Texte à analyser:
_ _ _ _ _ _ _
Le plus ancien tableau sur lequel nous soyons renseigné est celui qui fut offert par Simon Pertrisel, maître en 1452. Il n'existe plus.

Au mois de juin 1517, le roi François Ier vint à Amiens avec la reine et la duchesse d'Angoulême, sa mère. On leur fit une réception magnifique. Devant les officiers municipaux d'Amiens, Louise de Savoie exprima le souhait de posséder un souvenir des tableaux du Puy qu'elle avait admirés dans la cathédrale, ainsi que des ballades et chants royaux qui les accompagnaient. Désirant lui être agréable, les maire et échevins passèrent marché avec Jacques Platel, peintre (1), pour prendre les croquis des tableaux. Jean des Béguines, prêtre (2), fut chargé de transcrire « en bonne lettre de forme » les ballades et chants royaux, et Guy le Flameng, enlumineur, d'en peindre les lettres capitales. Ne trouvant pas dans Amiens d'artiste assez habile pour mettre en couleurs les dessins de Jacques Platel, Pierre Louvel, échevin, qui allait à Paris pour une affaire de la ville, prit le livre avec lui et traita à cet effet avec Jean Pinchore (3), enlumineur. Le volume fut relié en velours pers par Pierre Faucheux, relieur à Paris. Le tout coûta 384 livres. L'ouvrage terminé fut porté à Amboise par deux échevins, qui le présentèrent à la princesse (4).
_ _ _ _ _ _ _
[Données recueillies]

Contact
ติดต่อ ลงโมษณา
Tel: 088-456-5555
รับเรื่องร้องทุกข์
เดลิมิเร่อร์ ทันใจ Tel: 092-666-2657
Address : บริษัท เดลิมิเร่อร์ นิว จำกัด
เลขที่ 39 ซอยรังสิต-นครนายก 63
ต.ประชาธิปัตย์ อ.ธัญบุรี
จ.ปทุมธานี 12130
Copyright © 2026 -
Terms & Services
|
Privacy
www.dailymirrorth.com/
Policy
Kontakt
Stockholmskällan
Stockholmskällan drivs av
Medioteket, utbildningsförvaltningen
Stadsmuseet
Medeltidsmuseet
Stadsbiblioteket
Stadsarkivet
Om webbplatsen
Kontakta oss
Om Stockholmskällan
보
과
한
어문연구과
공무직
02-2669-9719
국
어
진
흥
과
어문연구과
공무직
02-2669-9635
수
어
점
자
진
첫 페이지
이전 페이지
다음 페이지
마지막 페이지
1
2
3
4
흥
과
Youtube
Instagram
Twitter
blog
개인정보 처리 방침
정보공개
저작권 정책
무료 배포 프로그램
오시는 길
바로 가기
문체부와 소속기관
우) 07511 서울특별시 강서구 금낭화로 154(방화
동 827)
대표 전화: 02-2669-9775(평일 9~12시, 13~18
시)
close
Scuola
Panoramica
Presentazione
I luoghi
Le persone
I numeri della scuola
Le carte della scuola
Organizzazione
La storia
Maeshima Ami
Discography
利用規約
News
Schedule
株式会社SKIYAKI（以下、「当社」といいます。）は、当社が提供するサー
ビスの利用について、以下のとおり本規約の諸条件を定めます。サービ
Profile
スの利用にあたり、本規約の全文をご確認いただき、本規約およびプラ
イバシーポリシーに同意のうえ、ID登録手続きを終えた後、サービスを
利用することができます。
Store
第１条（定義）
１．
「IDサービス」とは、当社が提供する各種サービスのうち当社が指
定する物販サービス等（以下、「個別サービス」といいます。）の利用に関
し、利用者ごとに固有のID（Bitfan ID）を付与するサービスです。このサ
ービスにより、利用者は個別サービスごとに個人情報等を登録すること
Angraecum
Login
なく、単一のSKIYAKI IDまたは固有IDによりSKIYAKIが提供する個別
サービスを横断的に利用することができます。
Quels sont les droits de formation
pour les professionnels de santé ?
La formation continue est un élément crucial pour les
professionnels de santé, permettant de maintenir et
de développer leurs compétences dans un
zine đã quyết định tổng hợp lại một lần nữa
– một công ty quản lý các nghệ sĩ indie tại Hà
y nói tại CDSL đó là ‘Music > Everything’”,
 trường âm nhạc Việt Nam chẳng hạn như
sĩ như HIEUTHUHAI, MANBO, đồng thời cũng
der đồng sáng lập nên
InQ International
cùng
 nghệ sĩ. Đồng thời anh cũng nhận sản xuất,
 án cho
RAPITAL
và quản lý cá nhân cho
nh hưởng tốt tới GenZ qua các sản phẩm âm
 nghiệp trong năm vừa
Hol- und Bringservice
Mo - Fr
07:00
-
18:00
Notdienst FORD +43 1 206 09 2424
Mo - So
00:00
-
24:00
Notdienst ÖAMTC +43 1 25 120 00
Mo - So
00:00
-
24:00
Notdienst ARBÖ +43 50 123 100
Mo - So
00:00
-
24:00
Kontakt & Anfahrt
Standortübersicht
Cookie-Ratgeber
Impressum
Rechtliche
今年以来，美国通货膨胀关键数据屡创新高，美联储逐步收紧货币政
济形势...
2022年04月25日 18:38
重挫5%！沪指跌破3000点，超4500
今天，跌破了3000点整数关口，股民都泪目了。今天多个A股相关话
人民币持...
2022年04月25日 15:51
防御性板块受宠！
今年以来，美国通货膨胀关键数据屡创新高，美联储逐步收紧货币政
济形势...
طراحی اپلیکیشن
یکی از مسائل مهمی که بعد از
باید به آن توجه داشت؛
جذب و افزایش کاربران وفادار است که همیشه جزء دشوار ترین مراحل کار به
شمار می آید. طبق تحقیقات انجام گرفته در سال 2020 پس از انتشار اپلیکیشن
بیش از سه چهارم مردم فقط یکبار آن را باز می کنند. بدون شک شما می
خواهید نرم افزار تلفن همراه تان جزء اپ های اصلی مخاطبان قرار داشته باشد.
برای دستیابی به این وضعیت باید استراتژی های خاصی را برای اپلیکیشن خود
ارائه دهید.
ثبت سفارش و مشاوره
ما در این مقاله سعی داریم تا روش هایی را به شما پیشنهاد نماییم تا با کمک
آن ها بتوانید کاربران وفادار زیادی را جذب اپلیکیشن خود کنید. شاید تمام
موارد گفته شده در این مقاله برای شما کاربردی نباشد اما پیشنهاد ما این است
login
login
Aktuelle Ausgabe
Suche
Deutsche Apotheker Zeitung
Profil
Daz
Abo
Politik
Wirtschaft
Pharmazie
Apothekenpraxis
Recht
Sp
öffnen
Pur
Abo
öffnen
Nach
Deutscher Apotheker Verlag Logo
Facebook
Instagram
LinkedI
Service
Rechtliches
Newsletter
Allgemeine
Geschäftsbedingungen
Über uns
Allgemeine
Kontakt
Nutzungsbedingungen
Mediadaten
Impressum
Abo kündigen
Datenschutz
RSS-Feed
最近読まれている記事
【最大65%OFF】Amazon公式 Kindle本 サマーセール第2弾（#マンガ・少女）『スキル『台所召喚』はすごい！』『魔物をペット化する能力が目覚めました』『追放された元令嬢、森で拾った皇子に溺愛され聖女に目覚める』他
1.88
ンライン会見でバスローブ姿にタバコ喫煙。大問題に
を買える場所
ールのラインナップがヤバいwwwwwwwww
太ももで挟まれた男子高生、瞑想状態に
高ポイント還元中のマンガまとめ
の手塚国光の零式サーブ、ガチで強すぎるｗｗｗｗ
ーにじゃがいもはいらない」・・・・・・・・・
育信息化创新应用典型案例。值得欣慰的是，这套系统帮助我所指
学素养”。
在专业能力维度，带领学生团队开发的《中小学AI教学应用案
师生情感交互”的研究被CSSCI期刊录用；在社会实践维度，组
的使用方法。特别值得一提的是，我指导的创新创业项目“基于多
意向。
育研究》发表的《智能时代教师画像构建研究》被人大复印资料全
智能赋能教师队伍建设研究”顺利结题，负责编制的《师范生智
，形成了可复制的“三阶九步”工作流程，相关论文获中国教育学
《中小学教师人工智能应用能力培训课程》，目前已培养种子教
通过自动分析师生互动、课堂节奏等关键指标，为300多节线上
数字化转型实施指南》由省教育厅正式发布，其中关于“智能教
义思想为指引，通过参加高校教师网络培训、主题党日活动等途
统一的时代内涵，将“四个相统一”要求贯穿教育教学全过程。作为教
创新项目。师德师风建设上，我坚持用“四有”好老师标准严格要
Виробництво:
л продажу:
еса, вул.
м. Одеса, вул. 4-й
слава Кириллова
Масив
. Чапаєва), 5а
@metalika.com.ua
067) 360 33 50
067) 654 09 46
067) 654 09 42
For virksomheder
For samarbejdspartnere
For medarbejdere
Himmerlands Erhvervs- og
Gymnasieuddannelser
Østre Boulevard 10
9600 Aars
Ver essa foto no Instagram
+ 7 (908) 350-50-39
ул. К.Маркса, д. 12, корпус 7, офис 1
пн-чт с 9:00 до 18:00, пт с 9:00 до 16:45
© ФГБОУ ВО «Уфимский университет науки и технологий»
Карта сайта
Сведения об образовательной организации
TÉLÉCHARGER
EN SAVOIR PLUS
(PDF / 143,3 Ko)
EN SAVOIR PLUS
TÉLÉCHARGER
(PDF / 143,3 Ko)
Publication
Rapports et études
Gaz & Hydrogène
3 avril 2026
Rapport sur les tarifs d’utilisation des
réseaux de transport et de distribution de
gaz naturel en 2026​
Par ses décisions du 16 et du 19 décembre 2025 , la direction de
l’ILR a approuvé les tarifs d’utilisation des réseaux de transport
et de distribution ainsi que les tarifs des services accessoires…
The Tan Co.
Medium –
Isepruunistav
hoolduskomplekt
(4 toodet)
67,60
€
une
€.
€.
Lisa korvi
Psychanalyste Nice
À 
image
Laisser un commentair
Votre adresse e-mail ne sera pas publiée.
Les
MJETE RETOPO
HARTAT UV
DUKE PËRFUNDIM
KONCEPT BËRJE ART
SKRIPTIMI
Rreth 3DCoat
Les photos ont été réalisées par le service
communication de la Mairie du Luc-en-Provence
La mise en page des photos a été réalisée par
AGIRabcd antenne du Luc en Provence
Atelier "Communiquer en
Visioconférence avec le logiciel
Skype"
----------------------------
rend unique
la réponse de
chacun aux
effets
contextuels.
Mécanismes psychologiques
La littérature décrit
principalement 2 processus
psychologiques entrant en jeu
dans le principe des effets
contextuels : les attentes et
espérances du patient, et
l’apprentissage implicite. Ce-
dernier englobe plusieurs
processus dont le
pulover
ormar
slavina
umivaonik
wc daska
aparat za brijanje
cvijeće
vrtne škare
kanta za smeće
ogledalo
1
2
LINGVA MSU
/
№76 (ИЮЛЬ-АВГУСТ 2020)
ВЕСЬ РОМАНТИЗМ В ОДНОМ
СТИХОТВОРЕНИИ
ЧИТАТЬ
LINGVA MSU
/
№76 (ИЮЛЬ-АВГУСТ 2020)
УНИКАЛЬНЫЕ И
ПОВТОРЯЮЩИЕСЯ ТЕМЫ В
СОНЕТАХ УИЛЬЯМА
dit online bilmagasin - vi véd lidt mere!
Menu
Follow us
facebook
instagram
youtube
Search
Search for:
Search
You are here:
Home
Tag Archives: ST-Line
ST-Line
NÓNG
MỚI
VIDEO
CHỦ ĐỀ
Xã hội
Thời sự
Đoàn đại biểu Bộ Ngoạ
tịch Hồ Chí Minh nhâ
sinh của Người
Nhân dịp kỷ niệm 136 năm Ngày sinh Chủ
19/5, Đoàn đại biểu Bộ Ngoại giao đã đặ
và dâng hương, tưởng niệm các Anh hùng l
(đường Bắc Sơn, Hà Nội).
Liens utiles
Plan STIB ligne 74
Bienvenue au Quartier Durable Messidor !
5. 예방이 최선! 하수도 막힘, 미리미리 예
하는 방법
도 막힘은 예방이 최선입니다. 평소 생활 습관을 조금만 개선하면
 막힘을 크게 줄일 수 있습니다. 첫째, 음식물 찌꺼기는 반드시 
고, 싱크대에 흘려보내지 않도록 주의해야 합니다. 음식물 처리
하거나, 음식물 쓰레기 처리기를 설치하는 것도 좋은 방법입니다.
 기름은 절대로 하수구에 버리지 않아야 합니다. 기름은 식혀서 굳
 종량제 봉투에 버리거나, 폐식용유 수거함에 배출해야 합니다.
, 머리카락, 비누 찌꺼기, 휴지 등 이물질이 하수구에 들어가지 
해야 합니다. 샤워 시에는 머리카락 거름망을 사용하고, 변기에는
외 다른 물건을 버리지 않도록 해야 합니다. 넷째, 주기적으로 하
_ _ _ _ _ _ _
Consignes de travail:
[1] Répondez aux questions suivantes à l'aide du texte sur les tableaux du Puy d'Amiens :
(a) En quelle année Simon Pertrisel fut-il maître ?
(b) Qui fut chargé de peindre les lettres capitales des ballades et chants royaux ?
(c) Combien coûta l'ensemble de l'ouvrage ?
[2] Prolongez le texte sur les tableaux du Puy d'Amiens à partir de sa dernière phrase.

Résultats attendus:
[1]
(a) En 1452.
(b) Guy le Flameng, enlumineur.
(c) 384 livres.

[2]
Il existe encore, et se trouve aujourd'hui à la Bibliothèque Nationale (5). C'est un magnifique volume en parchemin (6). Au verso de chaque feuillet est une grande miniature, et au recto qui lui fait vis-à-vis, le chant royal correspondant.

La première miniature servant de frontispice représente les deux échevins offrant le livre à la duchesse. Suivent les copies de quarante-sept tableaux (7). Il ne faut pas prendre le mot copie dans son sens strict, tel que nous l'entendrions aujourd'hui.

Ce n'était pas dans les habitudes du temps; il eût été d'ailleurs bien difficile de faire rentrer dans un si petit espace des tableaux qui avaient en général 1 m50 de haut et qui étaient généralement surchargés de détails. Jacques Platel a donc pris le parti, non pas de réduire les tableaux à l'échelle des miniatures, mais de les simplifier, tout en conservant leur donnée générale (8). Breuil et Rigollot (9) ont été un peu sévères pour ces miniatures, en disant qu'elles ont été exécutées « avec un talent assez médiocre ». Elles sont meilleures qu'ils semblent le laisser entendre.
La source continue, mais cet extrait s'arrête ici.